Tasks to perform:
[1] Answer these questions about the handtruck description:
(a) What command installs the module?
(b) Which region is given when the first S3Client is created in the Usage section?
(c) According to the Credentials section, what is the last source S3Client uses to collect credentials?
[2] Reproduce everything in the handtruck description from "# Delete object" down to "do_work(result)".

Skip to main content

Async S3 client using httpx & anyio

Project description

handtruck

The simple module for putting and getting object from Amazon S3 compatible endpoints.

Installation

pip install handtruck

Usage

from http import HTTPStatus

from httpx import AsyncClient
from handtruck import S3Client


client = S3Client(
    url="http://s3-url",
    client=AsyncClient(),
    access_key_id="key-id",
    secret_access_key="hackme",
    region="us-east-1"
)

# Upload str object to bucket "bucket" and key "str"
resp = await client.put("bucket/str", "hello, world")
assert resp.status_code == HTTPStatus.OK

# Upload bytes object to bucket "bucket" and key "bytes"
resp = await client.put("bucket/bytes", b"hello, world")
assert resp.status_code == HTTPStatus.OK

# Upload AsyncIterable to bucket "bucket" and key "iterable"
async def gen():
    yield b'some bytes'

resp = await client.put("bucket/file", gen())
assert resp.status_code == HTTPStatus.OK

# Upload file to bucket "bucket" and key "file"
resp = await client.put_file("bucket/file", "/path_to_file" )
assert resp.status_code == HTTPStatus.OK

# Check object exists using bucket+key
resp = await client.head("bucket/key")
assert resp.status_code == HTTPStatus.OK

# Get object by bucket+key
resp = await client.get("bucket/key")
data = resp.content

# Delete object using bucket+key
resp = await client.delete("bucket/key")
assert resp == HTTPStatus.NO_CONTENT

# List objects by prefix
async for result in client.list_objects_v2("bucket/", prefix="prefix"):
    # Each result is a list of metadata objects representing an object
    # stored in the bucket.
    do_work(result)

Bucket may be specified as subdomain or in object name:

import httpx
from handtruck import S3Client


client = S3Client(url="http://bucket.your-s3-host",
                  client=httpx.AsyncClient())
resp = await client.put("key", gen())
...

client = S3Client(url="http://your-s3-host",
                  client=httpx.AsyncClient())
resp = await client.put("bucket/key", gen())
...

client = S3Client(url="http://your-s3-host/bucket",
                  client=httpx.AsyncClient())
resp = await client.put("key", gen())
...

Auth may be specified with keywords or in URL:

import httpx
from handtruck import S3Client

client_credentials_as_kw = S3Client(
    url="http://your-s3-host",
    access_key_id="key_id",
    secret_access_key="access_key",
    client=httpx.AsyncClient(),
)

client_credentials_in_url = S3Client(
    url="http://key_id:access_key@your-s3-host",
    client=httpx.AsyncClient(),
)

Credentials

By default S3Client trying to collect all available credentials from keyword arguments like access_key_id= and secret_access_key=, after that from the username and password from passed url argument, so the nex step is environment variables parsing and the last source for collection is the config file.

You can pass credentials explicitly using handtruck.credentials module.

handtruck.credentials.StaticCredentials

import httpx
from handtruck import S3Client
from handtruck.credentials import StaticCredentials

credentials = StaticCredentials(
    access_key_id='aaaa',
    secret_access_key='bbbb',
    region='us-east-1',
)

Supplied material:
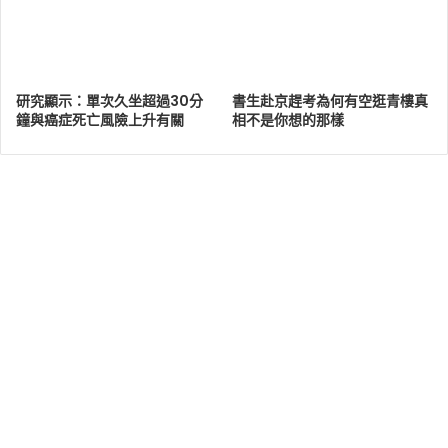
研究顯示：單次久坐超過30分
書生赴京趕考為何有空逛青樓真
鐘與癌症死亡風險上升有關
相不是你想的那樣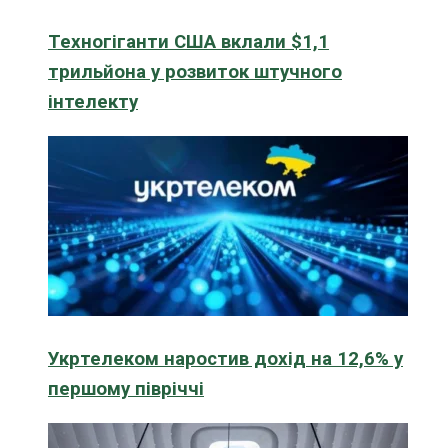
Техногіганти США вклали $1,1
трильйона у розвиток штучного
інтелекту
Укртелеком наростив дохід на 12,6% у
першому півріччі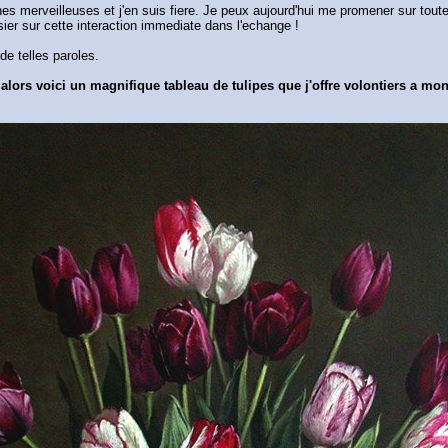
s merveilleuses et j'en suis fiere. Je peux aujourd'hui me promener sur toute
sier sur cette interaction immediate dans l'echange !
de telles paroles.
alors voici un magnifique tableau de tulipes que j'offre volontiers a mo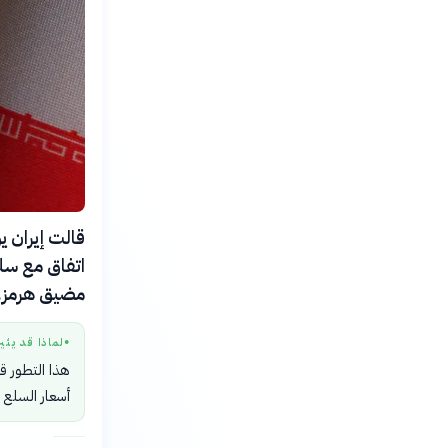
اتفاق مع سلط
مضيق هرمز.
لماذا قد يثي
●
هذا التطور قد
أسعار السلع ا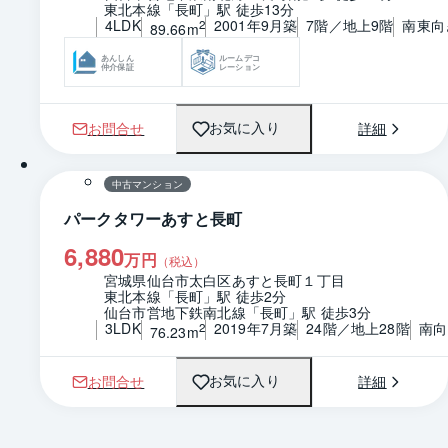
東北本線「長町」駅 徒歩13分
4LDK
2001年9月築
7階／地上9階
南東向
2
89.66m
あんしん
ルームデコ
仲介保証
レーション
お問合せ
詳細
お気に入り
1 / 0
間取り
中古マンション
パークタワーあすと長町
6,880
万円
（税込）
宮城県仙台市太白区あすと長町１丁目
東北本線「長町」駅 徒歩2分
仙台市営地下鉄南北線「長町」駅 徒歩3分
3LDK
2019年7月築
24階／地上28階
南向
2
76.23m
お問合せ
詳細
お気に入り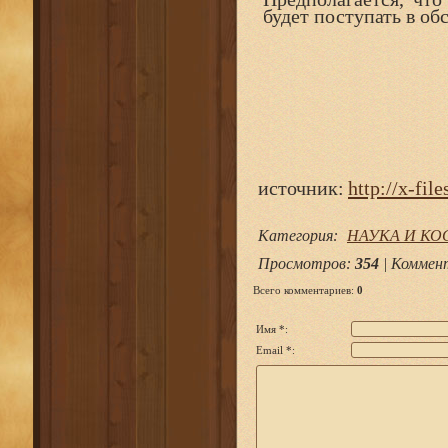
будет поступать в об
источник:
http://x-file
Категория
:
НАУКА И К
Просмотров
:
354
|
Коммен
Всего комментариев
:
0
Имя *:
Email *: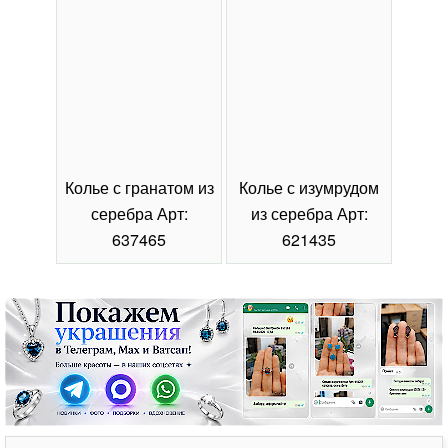
Колье с гранатом из
Колье с изумрудом
Коль
серебра Арт:
из серебра Арт:
се
637465
621435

Answers to the tasks:
[1]
(a) pip install handtruck
(b) us-east-1
(c) The config file.

[2]
# Delete object using bucket+key
resp = await client.delete("bucket/key")
assert resp == HTTPStatus.NO_CONTENT

# List objects by prefix
async for result in client.list_objects_v2("bucket/", prefix="prefix"):
    # Each result is a list of metadata objects representing an object
    # stored in the bucket.
    do_work(result)